Direct Sequencing of Antibodies of the Influenza Immune Response

流感免疫反应抗体的直接测序

• 批准号: 9409463
• 负责人: Adrian Guthals
• 金额: $ 22.5万
• 依托单位: MAPP BIOPHARMACEUTICAL, INC.
• 依托单位国家: 美国
• 财政年份: 2017
• 资助国家: 美国
• 起止时间: 2017-09-01 至 2018-03-31
• 项目状态: 已结题
• 来源: https://reporter.nih.gov/project-details/9409463
• 关键词: Direct; Sequencing; Antibodies; Influenza; Immune

Abstract The annual epidemics of influenza result in a substantial number of hospitalizations with an estimated 3 to 5 million cases of severe disease, and 300,000 to 500,000 deaths globally. During the 20th century, three major influenza pandemics have occurred with a total mortality of 50–100 million people. Recently, new influenza monoclonal antibodies (mAbs) have been identified that are capable of neutralizing a wide range of viruses. In the last eight years, several broadly neutralizing, stem-reactive antibodies have been identified. Of these stem antibodies, only one recognized all influenza A subtypes however this breadth of recognition was only elicited after in vitro mutagenesis. This suggests that an epitope to guide a universal vaccine strategy has yet be defined. Stem antibodies could provide universal influenza coverage since they are potentially capable of neutralizing both influenza A and B viruses. One strategy to identify neutralizing stem-specific antibodies involves immortalized B cells from immunized individuals. B cell-derived mAbs that cross react with the H5 and H7 HA subtypes have been shown to yield high affinity stem-specific mAbs that can bind to all influenza A HA subtypes. An alternative strategy, that doesn’t involve B cell cloning, starts with an antigen specific population of stem binding polyclonal antibodies (pAbs) that can then be directly sequenced by proteomic tandem mass spectrometry (MS/MS). These pAbs are a preferred source for mAb discovery since the peripheral antibody population, not the peripheral B cell population, is representative of the full humoral immune response. Direct sequencing of peripheral pAbs can rapidly mine this immune diversity to yield mAbs against novel and unique epitopes.

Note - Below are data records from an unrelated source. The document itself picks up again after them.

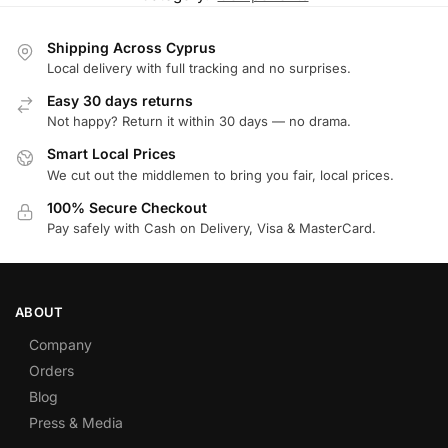
Shipping Across Cyprus
Local delivery with full tracking and no surprises.
Easy 30 days returns
Not happy? Return it within 30 days — no drama.
Smart Local Prices
We cut out the middlemen to bring you fair, local prices.
100% Secure Checkout
Pay safely with Cash on Delivery, Visa & MasterCard.
ABOUT
Company
Orders
Blog
Press & Media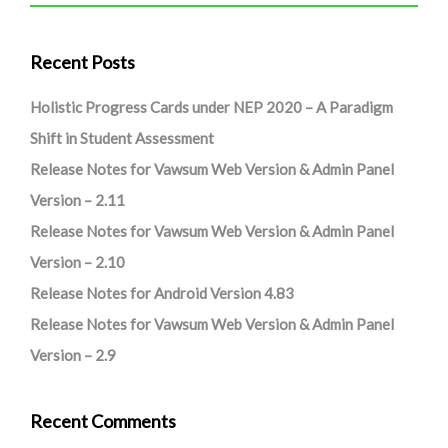
Recent Posts
Holistic Progress Cards under NEP 2020 – A Paradigm
Shift in Student Assessment
Release Notes for Vawsum Web Version & Admin Panel
Version – 2.11
Release Notes for Vawsum Web Version & Admin Panel
Version – 2.10
Release Notes for Android Version 4.83
Release Notes for Vawsum Web Version & Admin Panel
Version – 2.9
Recent Comments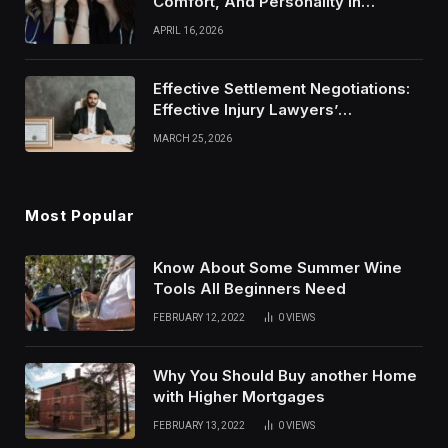
Comfort, And Personality In
Modern Healthcare Wear
APRIL 16, 2026
Effective Settlement Negotiations:
Effective Injury Lawyers’
Strategies
MARCH 25, 2026
Most Popular
Know About Some Summer Wine
Tools All Beginners Need
FEBRUARY 12, 2022
0
VIEWS
Why You Should Buy another Home
with Higher Mortgages
FEBRUARY 13, 2022
0
VIEWS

抽象的 每年流感的流行导致大量患者住院治疗， 据估计，全球有 3 至 500 万重症病例，30 万至 50 万例死亡。 20世纪期间，发生了3次重大流感大流行，总死亡人数为 最近，新型流感单克隆抗体 (mAb) 已被用于 50-1 亿人。 在过去的八年里，人们发现了能够中和多种病毒的物质。 已经鉴定出几种广泛中和的干反应性抗体。 抗体，只有一种能够识别所有甲型流感亚型，但是这种识别范围 仅在体外诱变后才被引发，这表明存在指导通用的表位。 疫苗策略尚未确定。干抗体能否提供通用流感疫苗。 覆盖范围，因为它们有可能中和甲型和乙型流感病毒。 鉴定中和干细胞特异性抗体的策略涉及来自以下来源的永生化 B 细胞 与 H5 和 H7 HA 亚型发生交叉反应的 B 细胞衍生的单克隆抗体。 已被证明可产生可与所有甲型流感 HA 结合的高亲和力茎特异性单克隆抗体 另一种不涉及 B 细胞克隆的替代策略是从抗原开始。 特定群体的茎结合多克隆抗体 (pAb)，然后可以直接 通过蛋白质组串联质谱法 (MS/MS) 测序这些 pAb 是优选的。 mAb 发现的来源是外周抗体群体，而不是外周 B 细胞 群体，代表了完整的体液免疫反应。 外周多克隆抗体可以快速挖掘这种免疫多样性，产生针对新颖和独特的单克隆抗体 表位。